Finding a large crate full of weapons, they arm themselves before quickly getting picked off one by one by a bunch of wealthy elites who are hunting them. Things get out of hand for the rich scumbags when one of the victims, Southern belle Crystal (an excellent Betty Gilpin), fights back and goes on a one-woman crusade of revenge.
From then on it’s a game of cat-and-mouse as Crystal first tries to escape the hunters before deciding to confront them head-on. The script, written by Nick Cuse and Damon Lindelof, tries to be a little too clever for its own good at times, which is no surprise when you consider Lindelof’s involvement.
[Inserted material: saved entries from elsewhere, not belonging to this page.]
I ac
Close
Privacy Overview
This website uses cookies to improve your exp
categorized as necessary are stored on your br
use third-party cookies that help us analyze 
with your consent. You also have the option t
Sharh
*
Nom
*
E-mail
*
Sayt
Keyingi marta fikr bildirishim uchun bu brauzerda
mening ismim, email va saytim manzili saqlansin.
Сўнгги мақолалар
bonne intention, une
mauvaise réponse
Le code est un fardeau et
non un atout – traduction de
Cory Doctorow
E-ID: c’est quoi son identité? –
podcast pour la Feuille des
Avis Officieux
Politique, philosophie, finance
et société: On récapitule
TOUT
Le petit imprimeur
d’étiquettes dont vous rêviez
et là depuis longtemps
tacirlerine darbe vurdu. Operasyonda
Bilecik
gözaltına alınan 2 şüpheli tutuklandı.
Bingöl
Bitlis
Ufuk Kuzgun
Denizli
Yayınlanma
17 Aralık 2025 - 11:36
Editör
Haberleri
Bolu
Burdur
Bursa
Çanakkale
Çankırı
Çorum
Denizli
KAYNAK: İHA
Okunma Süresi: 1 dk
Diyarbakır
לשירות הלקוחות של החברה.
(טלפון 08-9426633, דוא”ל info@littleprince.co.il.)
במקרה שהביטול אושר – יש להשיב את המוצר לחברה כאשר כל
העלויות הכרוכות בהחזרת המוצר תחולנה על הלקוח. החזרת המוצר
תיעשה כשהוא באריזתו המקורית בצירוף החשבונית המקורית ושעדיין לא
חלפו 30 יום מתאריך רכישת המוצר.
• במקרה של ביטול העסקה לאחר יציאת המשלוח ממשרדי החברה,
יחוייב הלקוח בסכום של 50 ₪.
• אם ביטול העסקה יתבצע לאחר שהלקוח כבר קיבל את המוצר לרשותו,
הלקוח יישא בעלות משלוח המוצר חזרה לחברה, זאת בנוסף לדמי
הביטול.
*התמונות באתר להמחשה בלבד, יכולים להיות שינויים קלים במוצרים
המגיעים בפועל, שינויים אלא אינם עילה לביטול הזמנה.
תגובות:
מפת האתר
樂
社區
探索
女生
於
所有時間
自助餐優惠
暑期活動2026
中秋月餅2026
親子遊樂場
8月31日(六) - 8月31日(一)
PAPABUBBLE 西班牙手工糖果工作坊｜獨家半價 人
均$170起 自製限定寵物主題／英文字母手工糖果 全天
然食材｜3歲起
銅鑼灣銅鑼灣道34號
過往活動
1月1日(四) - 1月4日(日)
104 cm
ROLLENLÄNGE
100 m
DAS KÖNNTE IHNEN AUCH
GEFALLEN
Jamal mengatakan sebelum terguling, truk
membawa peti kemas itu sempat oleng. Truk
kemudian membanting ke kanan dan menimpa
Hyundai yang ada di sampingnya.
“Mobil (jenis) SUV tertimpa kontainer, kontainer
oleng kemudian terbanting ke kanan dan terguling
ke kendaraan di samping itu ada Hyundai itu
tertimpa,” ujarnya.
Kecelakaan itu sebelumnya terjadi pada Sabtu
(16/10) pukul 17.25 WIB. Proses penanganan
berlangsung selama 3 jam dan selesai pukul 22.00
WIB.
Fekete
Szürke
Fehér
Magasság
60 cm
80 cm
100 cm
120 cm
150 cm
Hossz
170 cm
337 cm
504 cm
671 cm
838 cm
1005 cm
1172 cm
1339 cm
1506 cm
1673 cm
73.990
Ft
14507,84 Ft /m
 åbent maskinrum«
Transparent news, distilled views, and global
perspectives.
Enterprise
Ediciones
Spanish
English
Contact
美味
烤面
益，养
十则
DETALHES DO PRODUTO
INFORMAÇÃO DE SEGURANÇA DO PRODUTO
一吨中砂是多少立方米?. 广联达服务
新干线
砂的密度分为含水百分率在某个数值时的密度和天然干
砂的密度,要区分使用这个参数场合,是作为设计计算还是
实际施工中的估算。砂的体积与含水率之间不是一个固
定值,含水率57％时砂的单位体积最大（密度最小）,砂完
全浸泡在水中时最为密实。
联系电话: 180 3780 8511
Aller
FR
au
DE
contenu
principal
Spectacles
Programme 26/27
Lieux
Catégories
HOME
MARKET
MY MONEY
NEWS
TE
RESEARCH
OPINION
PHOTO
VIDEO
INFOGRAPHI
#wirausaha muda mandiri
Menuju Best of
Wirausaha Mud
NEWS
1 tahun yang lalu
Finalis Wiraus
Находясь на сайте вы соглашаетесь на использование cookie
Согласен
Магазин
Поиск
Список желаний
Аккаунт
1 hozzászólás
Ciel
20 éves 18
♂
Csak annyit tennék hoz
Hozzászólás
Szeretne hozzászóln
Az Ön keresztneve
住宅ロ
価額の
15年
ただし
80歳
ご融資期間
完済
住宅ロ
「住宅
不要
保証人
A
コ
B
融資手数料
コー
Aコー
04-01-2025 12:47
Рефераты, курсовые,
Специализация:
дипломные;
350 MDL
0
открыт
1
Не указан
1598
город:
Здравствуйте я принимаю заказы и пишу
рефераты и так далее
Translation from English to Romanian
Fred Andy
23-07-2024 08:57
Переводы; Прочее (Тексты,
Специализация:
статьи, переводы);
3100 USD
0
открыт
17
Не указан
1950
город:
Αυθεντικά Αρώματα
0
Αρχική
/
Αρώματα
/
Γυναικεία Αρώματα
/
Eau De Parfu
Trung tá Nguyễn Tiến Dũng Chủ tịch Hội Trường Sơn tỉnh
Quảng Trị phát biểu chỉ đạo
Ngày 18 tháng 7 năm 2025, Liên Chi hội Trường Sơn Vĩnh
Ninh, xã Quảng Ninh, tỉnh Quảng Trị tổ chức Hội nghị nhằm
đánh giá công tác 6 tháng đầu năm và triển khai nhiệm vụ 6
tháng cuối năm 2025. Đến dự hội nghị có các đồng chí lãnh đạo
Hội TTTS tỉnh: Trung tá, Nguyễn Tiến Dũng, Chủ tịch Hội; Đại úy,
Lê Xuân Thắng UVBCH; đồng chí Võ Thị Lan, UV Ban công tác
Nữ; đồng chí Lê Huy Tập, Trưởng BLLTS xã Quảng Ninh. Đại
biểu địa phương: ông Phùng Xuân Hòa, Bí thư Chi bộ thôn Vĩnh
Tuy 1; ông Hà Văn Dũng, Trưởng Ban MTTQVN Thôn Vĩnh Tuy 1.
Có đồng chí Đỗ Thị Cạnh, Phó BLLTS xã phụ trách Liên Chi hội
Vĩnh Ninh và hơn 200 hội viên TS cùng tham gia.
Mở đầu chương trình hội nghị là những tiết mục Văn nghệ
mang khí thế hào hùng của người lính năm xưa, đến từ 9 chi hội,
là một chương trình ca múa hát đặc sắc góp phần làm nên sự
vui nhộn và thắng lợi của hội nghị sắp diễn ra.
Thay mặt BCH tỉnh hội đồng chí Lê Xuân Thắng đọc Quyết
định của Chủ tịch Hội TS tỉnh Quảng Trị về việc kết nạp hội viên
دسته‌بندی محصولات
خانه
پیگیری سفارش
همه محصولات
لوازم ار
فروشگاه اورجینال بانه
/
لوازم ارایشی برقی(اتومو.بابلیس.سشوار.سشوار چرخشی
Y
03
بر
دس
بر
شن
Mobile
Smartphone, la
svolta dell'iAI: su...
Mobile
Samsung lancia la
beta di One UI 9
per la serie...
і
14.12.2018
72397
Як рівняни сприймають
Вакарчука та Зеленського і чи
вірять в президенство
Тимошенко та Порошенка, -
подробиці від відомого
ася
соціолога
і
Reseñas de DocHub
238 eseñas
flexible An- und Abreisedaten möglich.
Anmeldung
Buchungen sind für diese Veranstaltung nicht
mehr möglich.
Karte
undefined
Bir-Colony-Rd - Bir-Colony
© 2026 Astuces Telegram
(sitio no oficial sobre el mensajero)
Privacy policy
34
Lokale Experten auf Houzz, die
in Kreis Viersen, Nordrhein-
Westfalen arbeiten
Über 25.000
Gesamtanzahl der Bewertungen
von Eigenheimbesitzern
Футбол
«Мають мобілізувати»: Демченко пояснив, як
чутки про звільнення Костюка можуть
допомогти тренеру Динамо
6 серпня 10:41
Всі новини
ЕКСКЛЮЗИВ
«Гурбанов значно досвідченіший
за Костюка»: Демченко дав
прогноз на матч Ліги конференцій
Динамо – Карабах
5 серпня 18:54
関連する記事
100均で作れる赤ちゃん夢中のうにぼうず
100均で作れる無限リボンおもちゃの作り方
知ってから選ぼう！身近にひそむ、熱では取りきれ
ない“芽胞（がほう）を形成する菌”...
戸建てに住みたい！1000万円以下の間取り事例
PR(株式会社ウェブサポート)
The man responsible for hit television series Lost and Watchmen always brings fresh and creative ideas to the table, but executing them isn’t always his specialty.
The key elements of Lindelof’s story are nothing new. The Ice-T classic Surviving the Game (1994), Van Damme’s Hard Target (1993) and Schwarzenegger’s The Running Man (1987) all center on groups of people being hunted for sport, and they all do it better.
What sets The Hunt apart is its high production values and colorful cast of characters. Gilpin is fantastic as the dry Crystal and Hilary Swank excels as main baddie Athena. The supporting cast includes a number of familiar faces, including Emma Roberts, Ike Barinholtz, Ethan Suplee, and musician Sturgill Simpson as the extremely annoying Vanilla Nice.
The Hunt isn’t terrible, however, as some of the deaths and comedic moments are great, but as a social and political satire, it doesn’t really work, which takes away from the overall enjoyment of the film. If you want to watch a fantastic social satire check out Idiocracy (2006), otherwise, The Hunt works better as a dark thriller film with a splattering of laughs and violence.
The screenwriters described the final fight between Crystal and Athena as “John Wick in a Nancy Myers movie.”